For example, let’s say the parents getting divorced involves one of the parents staying and living in the former marital home. The children primarily reside with that parent staying in a marital home under those circumstances. The reason is because it’s probably not a good idea to move far away to take the kids out of school even though you’re not necessarily court ordered to remain in the house. The reason for that is oftentimes prior to being a final divorce order, the courts have a preference for keeping the children in the same area in which they’ve grown up and have lived. Relocating with children during the divorce process could be a disadvantage when it comes to parenting. However, limited instances do exist when it is in the best interest of someone to relocate.

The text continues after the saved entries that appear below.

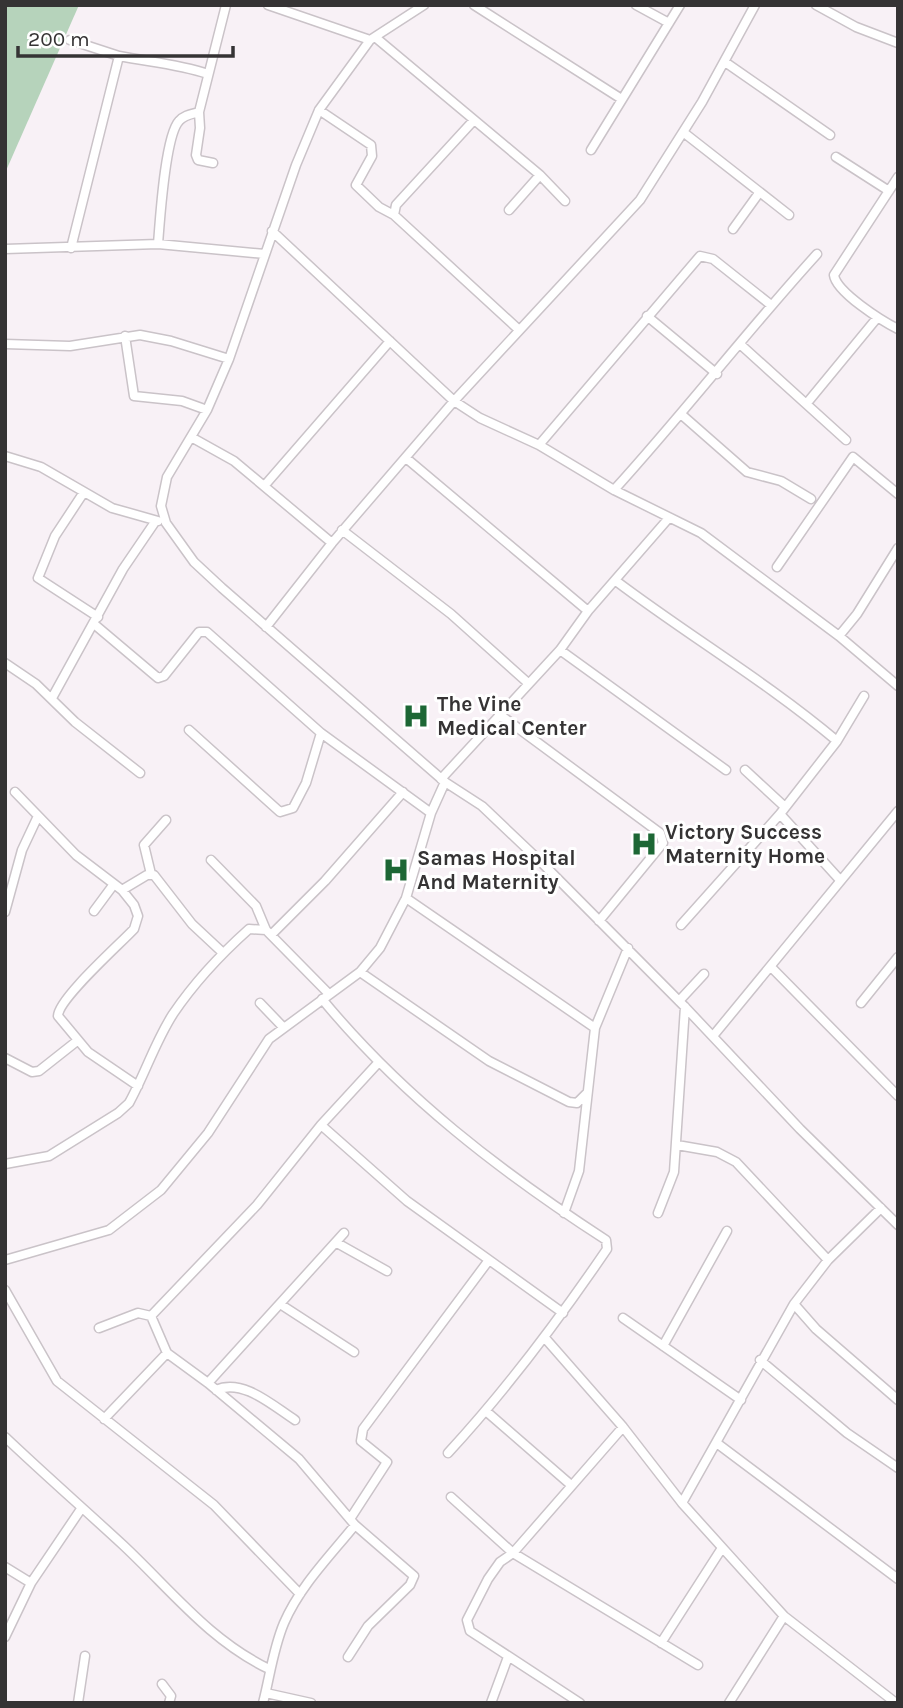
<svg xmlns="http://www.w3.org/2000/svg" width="903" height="1708" viewBox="0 0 903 1708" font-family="Karla,sans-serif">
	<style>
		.green { fill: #b6d3bb }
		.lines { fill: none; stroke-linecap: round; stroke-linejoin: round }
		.street-casing { stroke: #cac3c8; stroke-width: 11 }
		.street { stroke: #fff; stroke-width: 8 }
		.labels { text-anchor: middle; stroke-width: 6; stroke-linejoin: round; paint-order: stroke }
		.poi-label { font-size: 21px; font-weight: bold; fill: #353334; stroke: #fff; text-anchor: start }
	</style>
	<rect width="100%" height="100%" fill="#f8f1f6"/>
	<path class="green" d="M 5,5 L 79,5 L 5,173 Z"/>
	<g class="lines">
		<g class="street-casing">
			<path id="street" d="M 268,5 L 370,40
				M 424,5 L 370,40 L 319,110 L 296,165 L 229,359 L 207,410 L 167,477 L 161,506 L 166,523 L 194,562 L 222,588 L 445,782 L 482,806 L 543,864 L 685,1007 L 800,1129 L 898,1225
				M 474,5 L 620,98
				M 636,5 L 669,23
				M 816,5 L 856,27 L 898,43
				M 375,37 L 540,175 L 565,201
				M 70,40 L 119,56
				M 725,62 L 830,135
				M 319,110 L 371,145 L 372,156 L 356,185 L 379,207 L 394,215
				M 199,112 L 200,128 L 196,155 L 198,160 L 213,163
				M 474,120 L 396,205 L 394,215 L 518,329
				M 683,132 L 789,215
				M 591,150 L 680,5
				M 836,157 L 889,191
				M 898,177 L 834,275 C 836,292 882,321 898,329
				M 509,210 L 540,175
				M 733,229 L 759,193
				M 272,231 L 454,401 L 480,418 L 539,445 L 614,490 L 701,533 L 839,636 L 898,686
				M 158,244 C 160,220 165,136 179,121 C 184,115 192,114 199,112 L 226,5
				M 71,248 L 119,56 C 149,62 178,64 208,74
				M 5,249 L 158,244 L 265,254
				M 647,316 L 717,374
				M 125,336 L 134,396 L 182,401 L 207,410
				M 5,344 L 70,346 L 140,335 L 171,341 L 229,359
				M 741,345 L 846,440
				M 807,403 L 877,318
				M 682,415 L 747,472 L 781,481 L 811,499
				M 191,437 L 234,461 L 332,543
				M 539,445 L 700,256 L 713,259 L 771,305
				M 5,456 L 41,467 L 112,508 L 158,521
				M 406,458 L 588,611
				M 265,485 L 390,341
				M 614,490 C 684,413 747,331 817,254
				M 84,492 L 55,536 L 38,578 L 98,617
				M 342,530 L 451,614 L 528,683
				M 777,567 L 853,457 L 898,494
				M 616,581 C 689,636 767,682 837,741
				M 94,624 L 158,678 L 164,676 L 199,632 L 207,632 L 321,733 L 431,813
				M 266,627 L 332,543 L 454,401 L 640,200 L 702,102 L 755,5
				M 839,636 L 857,614 L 898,548
				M 560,650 L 726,770
				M 5,663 L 36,684 L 75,722 L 140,773
				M 52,698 L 123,569 L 155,522
				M 499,714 L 660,833 L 663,843 L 599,921
				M 189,730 L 280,812 L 293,808 L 306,783 L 321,733
				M 745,770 L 785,807
				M 441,779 L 560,650 L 588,611 L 668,519
				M 15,792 L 76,855 L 122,890 L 134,905 L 138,916 L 134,929 C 119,945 58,999 58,1016 L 88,1052 L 138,1086
				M 780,814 L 840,880
				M 211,860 L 256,906 L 266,930 L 329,994
				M 151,874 L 144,845 L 166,820
				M 122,890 L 147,875 L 154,875 L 192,924 L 222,952
				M 406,898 L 595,1028
				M 94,911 L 114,884
				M 5,912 L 22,850 L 38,816
				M 681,925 L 780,814 L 837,741 L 864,696
				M 271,935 L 325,881 L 403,792
				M 772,968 L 898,1096
				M 360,972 L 489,1061 L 569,1102 L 577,1103 L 587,1093
				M 322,999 C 402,1096 501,1172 606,1240 L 607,1249 C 558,1321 507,1389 448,1453
				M 679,1001 L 704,974
				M 260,1003 L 283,1027
				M 861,1003 L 898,957
				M 713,1036 L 898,811
				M 5,1058 L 32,1072 L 39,1071 L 77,1041
				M 321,1125 L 407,1201 L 563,1313
				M 677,1145 L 717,1152 L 736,1162 L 828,1260
				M 5,1164 L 49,1156 L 118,1113 L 129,1103 C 145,1074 155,1042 173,1014 C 194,983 221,954 249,929 L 266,930
				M 564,1213 L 579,1171 L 595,1028 L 628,948
				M 658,1213 L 674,1172 L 685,1007
				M 337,1243 L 387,1271
				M 5,1260 L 109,1230 L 161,1190 L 208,1133 L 269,1039 L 360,972 L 380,948 L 406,898 L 431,813 L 445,782
				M 5,1290 L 57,1381 L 214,1505 L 300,1594
				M 280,1304 L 354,1352
				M 794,1304 L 816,1329 L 898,1400
				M 151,1316 L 167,1353 L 208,1383 L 299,1459 L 355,1525 L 414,1576 L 410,1585 L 368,1626 L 348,1657
				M 623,1318 L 741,1400
				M 99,1328 L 138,1313 L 151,1316 L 257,1205 L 321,1125 L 378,1063
				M 545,1338 L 623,1427 L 682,1503 L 784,1616 L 896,1703
				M 663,1346 L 727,1231
				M 760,1360 L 847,1433 L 898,1468
				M 208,1383 L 344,1233
				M 216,1390 C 243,1378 273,1406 295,1420
				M 487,1412 L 571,1485
				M 104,1419 L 167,1353
				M 5,1437 C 44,1474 84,1509 123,1545 C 171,1590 209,1640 269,1669
				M 718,1444 L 898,1579
				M 451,1497 L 513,1553 L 698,1665
				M 682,1503 L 794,1304 L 828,1260 L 881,1208
				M 350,1519 L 387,1462 L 361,1441 L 363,1429 L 489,1260
				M 5,1567 L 31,1583
				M 5,1637 L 31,1583 L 81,1509
				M 661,1643 L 722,1548
				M 162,1684 L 171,1696 L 169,1703
				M 266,1693 L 311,1703
				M 78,1703 L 85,1656
				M 263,1703 C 270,1676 273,1649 284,1623 C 300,1586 330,1556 355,1525
				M 491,1703 L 508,1657
				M 580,1703 L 470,1631 L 467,1620 L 488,1579 L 500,1562 L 513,1553 L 623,1427
				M 729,1703 L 784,1616"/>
		</g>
		<use href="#street" class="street"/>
	</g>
	<defs>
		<g id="hospital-bare" transform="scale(2.1)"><path d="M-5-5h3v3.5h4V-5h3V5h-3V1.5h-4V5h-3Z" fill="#1d6735" stroke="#fff" stroke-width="2.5" paint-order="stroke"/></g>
	</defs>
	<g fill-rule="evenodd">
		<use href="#hospital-bare" x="416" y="716"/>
		<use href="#hospital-bare" x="644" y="844"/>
		<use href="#hospital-bare" x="396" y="870"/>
	</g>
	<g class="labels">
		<g class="poi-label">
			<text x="437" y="711">The Vine<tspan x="437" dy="24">Medical Center</tspan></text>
			<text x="665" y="839">Victory Success<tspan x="665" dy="24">Maternity Home</tspan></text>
			<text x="417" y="865">Samas Hospital<tspan x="417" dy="24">And Maternity</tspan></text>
		</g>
	</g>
	<rect width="903" height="1708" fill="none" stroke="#353334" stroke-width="14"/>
	<path d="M18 46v10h215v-10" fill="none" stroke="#353334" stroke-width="3.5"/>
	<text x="28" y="46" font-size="21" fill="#353334" stroke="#ffffff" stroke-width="5" paint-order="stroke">200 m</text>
</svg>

One example where one may choose to relocate and feel in the best interest to do so, would be not getting the financial help needed and have no other alternatives but to move out of state. Some other limited instances might be acceptable to relocate with children prior to the temporary hearing. The key is to know whether it’s going to be in the best interest of the children and affect the overall parenting as well. Moving out of state can severely impact the parenting of the children.
Most of the times during and after the divorce, it’s impractical for the most part for parents to be in different states. It’s always a good idea to talk to an attorney prior to doing such a bold thing as relocating far away from your ex. If parents are divorcing and moving across town, that’s not going to be unreasonable. However, moving to a different state during and after the divorce process can be difficult for the parents of the children and most importantly, the children overall.